Han Kang’s way of story telling is not a conventional one. She explores different perspectives, but agreeably collective agony that only individuals in that particular situation can truly express; thus after reading it made me feel the forlorn, the torment that each had experienced.
With interconnected characters I found empathy; Searching for a friend; the love with a shadow of guilt over the death of their young brother; the human being trying to master her demons that made her detached of people, of men, and to the mother whose heart had shattered into pieces longing for her child, reliving the moments that they both shared until her death. You will feel compassionate with the characters, be it fiction or real people.
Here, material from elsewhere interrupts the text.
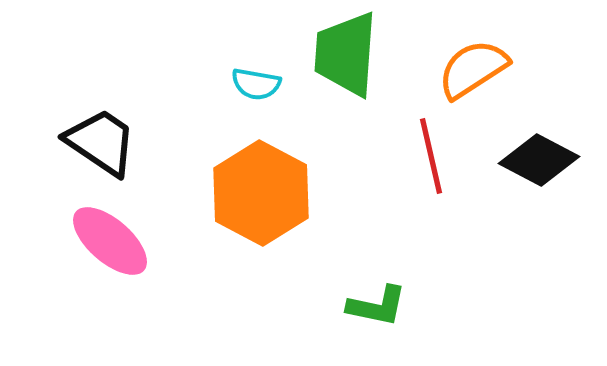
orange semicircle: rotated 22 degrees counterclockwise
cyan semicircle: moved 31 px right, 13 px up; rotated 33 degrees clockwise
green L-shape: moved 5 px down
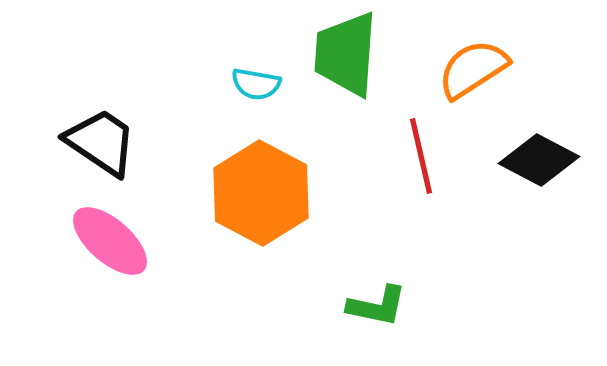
red line: moved 10 px left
Absolutely, Human Acts’ setting, Gwangju cannot be compared to any other story of a nation or a city under a siege, or to that of classical frame of tyranny, of dictatorship. For every civilization, long before the tanks have been invented, there had been countless loss of human beings, and each and every human souls got stories to tell, wanting to be heard.
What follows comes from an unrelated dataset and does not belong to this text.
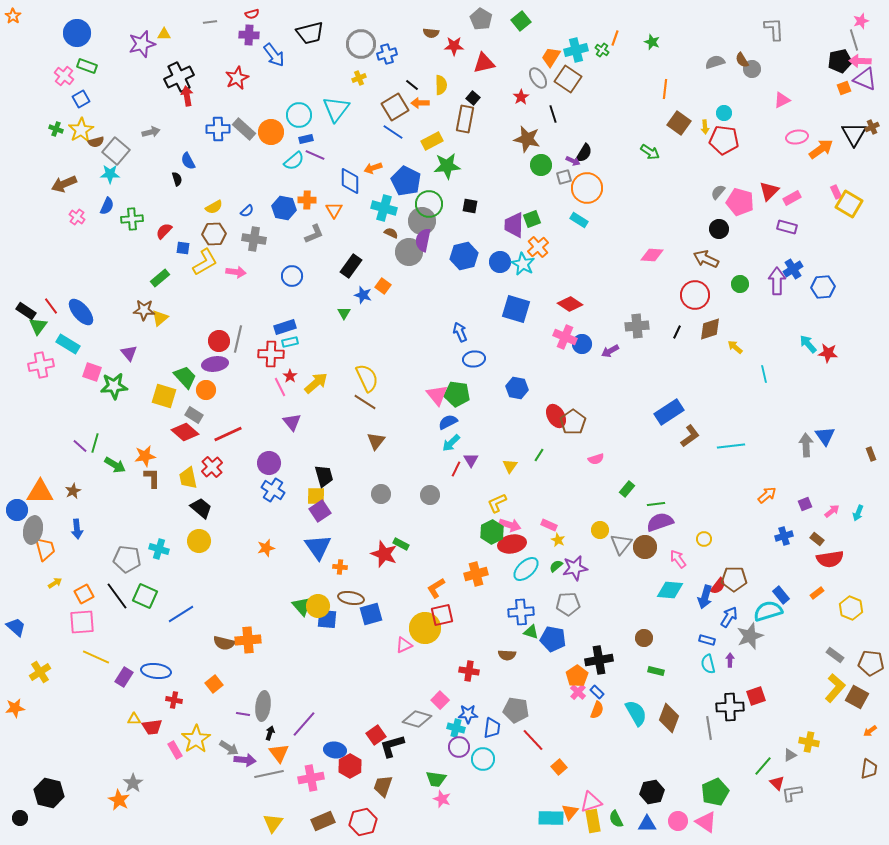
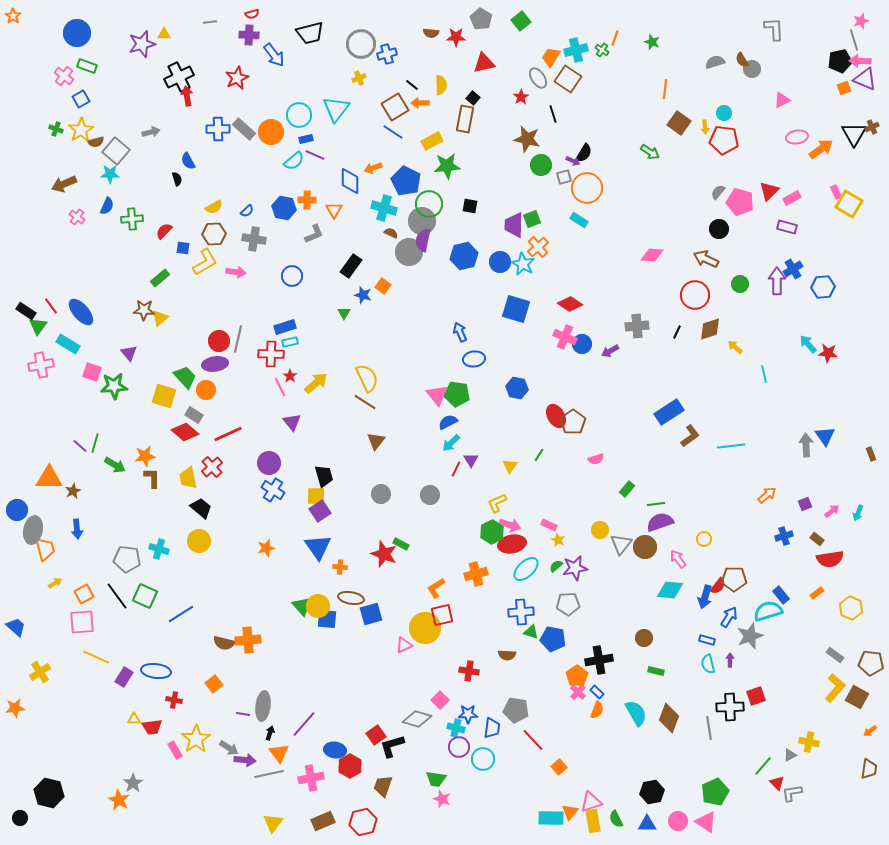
red star at (454, 46): moved 2 px right, 9 px up
orange triangle at (40, 492): moved 9 px right, 14 px up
Her descriptions. Her intellectual way of conveying the pain is plausible and would even make one think: it could be worse in real life, what more to encounter if this is happening, right now around us. Unimaginable.
Han Kang’s Human Acts may ignite deep introspection, if the reader would read it with an open mind. Painfully, life goes on, even to those who are left behind by their loved ones. Humans survive, though without utter peace, somehow they manage to remain alive carrying haunted memories that they try so hard not to remember.
DO NOT READ – if you find serious topic not your kind, because it might affect you, drain you in a way. If your are expecting an easy read, I discourage you. Obviously not for YA fans.
READ – if Historical fiction is your cup of tea. If you are ready to be heartbroken by gruesome description of war depicting emotions, harrowing pinches in your heart. Go ahead.